Alors même que les démocrates lançaient les débats pour voter une motion de défiance contre le procureur général Bill Barr, la Maison-Blanche a annoncé que Donald Trump employait, pour la première fois, ses prérogatives présidentielles afin de rejeter leurs demandes «illégales» d'information concernant l'enquête du procureur spécial Robert Mueller sur l'ingérence russe dans la présidentielle américaine de 2016. 

«Les Américains voient clairement que les manoeuvres désespérées» des démocrates «visent à les détourner des succès historiques du président», a affirmé Sarah Huckabee Sanders, porte-parole de l'exécutif.

AFP

Bill Barr

Le chef démocrate de la commission judiciaire de la Chambre des représentant, Jerry Nadler, a immédiatement appelé tous les élus à réagir au nom «des institutions». 

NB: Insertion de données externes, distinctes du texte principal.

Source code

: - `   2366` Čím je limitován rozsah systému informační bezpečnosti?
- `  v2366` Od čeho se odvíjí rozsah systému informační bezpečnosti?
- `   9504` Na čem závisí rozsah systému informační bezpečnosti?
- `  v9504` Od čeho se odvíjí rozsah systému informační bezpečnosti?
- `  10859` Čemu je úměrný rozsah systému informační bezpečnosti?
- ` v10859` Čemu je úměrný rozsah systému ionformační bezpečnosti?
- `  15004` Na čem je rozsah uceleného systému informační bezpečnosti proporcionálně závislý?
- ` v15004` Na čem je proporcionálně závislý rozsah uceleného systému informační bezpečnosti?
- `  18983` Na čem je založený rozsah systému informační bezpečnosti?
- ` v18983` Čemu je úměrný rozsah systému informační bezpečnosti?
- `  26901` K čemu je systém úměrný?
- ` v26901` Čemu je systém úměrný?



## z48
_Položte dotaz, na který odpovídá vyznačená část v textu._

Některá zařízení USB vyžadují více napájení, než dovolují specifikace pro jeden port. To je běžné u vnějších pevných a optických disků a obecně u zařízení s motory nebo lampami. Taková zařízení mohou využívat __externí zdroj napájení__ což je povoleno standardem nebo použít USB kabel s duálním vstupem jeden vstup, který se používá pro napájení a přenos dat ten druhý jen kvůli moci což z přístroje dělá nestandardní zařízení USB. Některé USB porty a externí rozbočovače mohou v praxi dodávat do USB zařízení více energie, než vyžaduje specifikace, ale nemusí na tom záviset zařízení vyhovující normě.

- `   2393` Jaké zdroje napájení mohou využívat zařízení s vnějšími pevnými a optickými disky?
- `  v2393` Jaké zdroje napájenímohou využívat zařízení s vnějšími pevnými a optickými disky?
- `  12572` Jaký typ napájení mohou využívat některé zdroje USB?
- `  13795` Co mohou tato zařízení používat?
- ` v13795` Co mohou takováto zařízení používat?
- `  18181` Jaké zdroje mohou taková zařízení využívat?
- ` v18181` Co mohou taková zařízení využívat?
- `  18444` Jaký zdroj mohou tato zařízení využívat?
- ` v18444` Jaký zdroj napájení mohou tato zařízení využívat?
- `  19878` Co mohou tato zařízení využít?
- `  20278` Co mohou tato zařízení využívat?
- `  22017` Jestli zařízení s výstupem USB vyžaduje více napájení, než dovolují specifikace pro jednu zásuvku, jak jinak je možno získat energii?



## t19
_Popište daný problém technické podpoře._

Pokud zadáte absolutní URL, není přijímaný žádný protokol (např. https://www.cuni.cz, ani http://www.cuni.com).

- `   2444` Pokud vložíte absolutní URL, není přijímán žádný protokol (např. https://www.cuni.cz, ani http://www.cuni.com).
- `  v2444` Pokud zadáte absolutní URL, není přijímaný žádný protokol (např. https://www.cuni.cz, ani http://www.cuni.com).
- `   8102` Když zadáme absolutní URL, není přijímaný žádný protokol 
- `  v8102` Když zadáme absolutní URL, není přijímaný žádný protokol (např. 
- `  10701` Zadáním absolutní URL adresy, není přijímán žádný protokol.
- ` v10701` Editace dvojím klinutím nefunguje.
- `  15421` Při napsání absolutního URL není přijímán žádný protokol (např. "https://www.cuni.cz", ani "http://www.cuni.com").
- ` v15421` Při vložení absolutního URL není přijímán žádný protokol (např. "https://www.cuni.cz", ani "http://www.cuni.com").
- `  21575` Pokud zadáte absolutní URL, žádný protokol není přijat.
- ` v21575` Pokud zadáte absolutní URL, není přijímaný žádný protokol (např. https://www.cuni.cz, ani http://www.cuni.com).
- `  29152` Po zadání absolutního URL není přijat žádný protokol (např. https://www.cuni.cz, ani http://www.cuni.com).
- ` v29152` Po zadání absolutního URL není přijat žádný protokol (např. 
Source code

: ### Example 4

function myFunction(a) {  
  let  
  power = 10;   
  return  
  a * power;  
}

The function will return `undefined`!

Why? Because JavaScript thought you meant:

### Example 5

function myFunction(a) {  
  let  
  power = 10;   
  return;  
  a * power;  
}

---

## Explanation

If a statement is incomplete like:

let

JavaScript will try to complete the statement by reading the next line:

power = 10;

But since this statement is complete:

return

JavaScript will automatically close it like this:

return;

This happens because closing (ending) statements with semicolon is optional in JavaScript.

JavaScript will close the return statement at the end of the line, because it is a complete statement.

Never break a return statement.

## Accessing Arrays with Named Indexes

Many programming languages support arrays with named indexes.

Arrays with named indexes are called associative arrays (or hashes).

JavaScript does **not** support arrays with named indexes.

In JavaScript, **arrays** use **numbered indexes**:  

«Personne, ni le procureur général, ni le président, ne peut être au-dessus de la loi», a-t-il martelé, alors qu'il lançait la procédure pour entrave aux prérogatives d'enquête du Congrès (contempt of Congress) contre Bill Barr. 

Les démocrates accusent le procureur général de bloquer le travail du Congrès en refusant de leur livrer, dans les délais impartis, la version complète du rapport d'enquête du procureur Robert Mueller. 

Cette procédure rarissime, qui n'a été jusqu'ici appliquée qu'à un autre procureur général, Eric Holder, sous l'administration du démocrate Barack Obama, ne sera conclue qu'après un vote en séance plénière, dont la date doit encore être fixée. 

Deux ans et demi après la présidentielle américaine de 2016, l'enquête tentaculaire sur le dossier russe continue ainsi d'empoisonner le mandat de Donald Trump.

La destitution en question

Dans son rapport de près de 450 pages, Robert Mueller a exonéré Donald Trump des soupçons de collusion avec Moscou mais a décrit une dizaine de pressions exercées par le président républicain sur l'enquête. 

S'estimant totalement blanchi, M. Trump n'a de cesse de dénoncer une coûteuse «chasse aux sorcières». 

AP

Le très discret Robert Mueller a été photographié lundi soir dans le quartier de Georgetown, à Washington.

Convaincus au contraire qu'il a «entravé la justice», les démocrates, disposant grâce à leur majorité à la Chambre de vastes pouvoirs d'investigation, veulent poursuivre l'enquête au Congrès afin de déterminer si les faits relatés dans le rapport complet justifient l'ouverture d'une procédure de destitution contre Donald Trump. 

Pas question, leur a répondu le département de la Justice, qui déplore que les démocrates n'aient pas même accepté leur offre de consulter, en comité restreint, une version bien moins expurgée que celle publiée le 18 avril. 

Face à leurs «exigences déraisonnables», le département a donc demandé à Donald Trump qu'il applique ses prérogatives présidentielles lui permettant de refuser de livrer les documents sous le coup d'une injonction parlementaire. Ce qu'il a fait peu après. 

Leur duel devrait durer. 

Si la Chambre estime que Bill Barr a entravé les prérogatives d'enquête du Congrès, cela reviendra à constituer un dossier d'inculpation.

La justice devra alors décider ou non d'enquêter sur cette base, ce qui n'avait pas eu lieu dans le cas de M. Holder. 

Bill Barr pourrait risquer une amende, voire une peine d'emprisonnement, mais ces peines restent largement improbables. 

Outre la vaste affaire russe, l'opposition et la Maison-Blanche sont en lutte ouverte sur plusieurs fronts au Congrès qui pourraient escalader vers d'âpres batailles judiciaires. 

REUTERS

Don McGahn

Les démocrates réclament les déclarations d'impôts de Donald Trump ou des documents à l'ex-conseiller juridique de la Maison-Blanche, Don McGahn? L'administration refuse, en dénonçant des demandes injustifiées.

Avec ces refus en cascade, Donald Trump pourrait en fait chercher à «provoquer» les démocrates pour qu'ils déclenchent une procédure de destitution contre lui, a laissé entendre la présidente de la Chambre des représentants Nancy Pelosi. 

Avec cet habile calcul électoral en tête : lancer cette procédure en sachant que le Sénat, contrôlé par les républicains, l'acquitterait probablement et alors qu'une majorité d'Américains se dit contre, pourrait être toxique pour les démocrates à l'orée de la présidentielle de novembre 2020. 

«La destitution est une voie qui crée beaucoup, beaucoup de divisions», a-t-elle insisté mercredi. 

Mais pour la sénatrice et candidate démocrate à la présidentielle Elizabeth Warren, il n'y a pas le choix.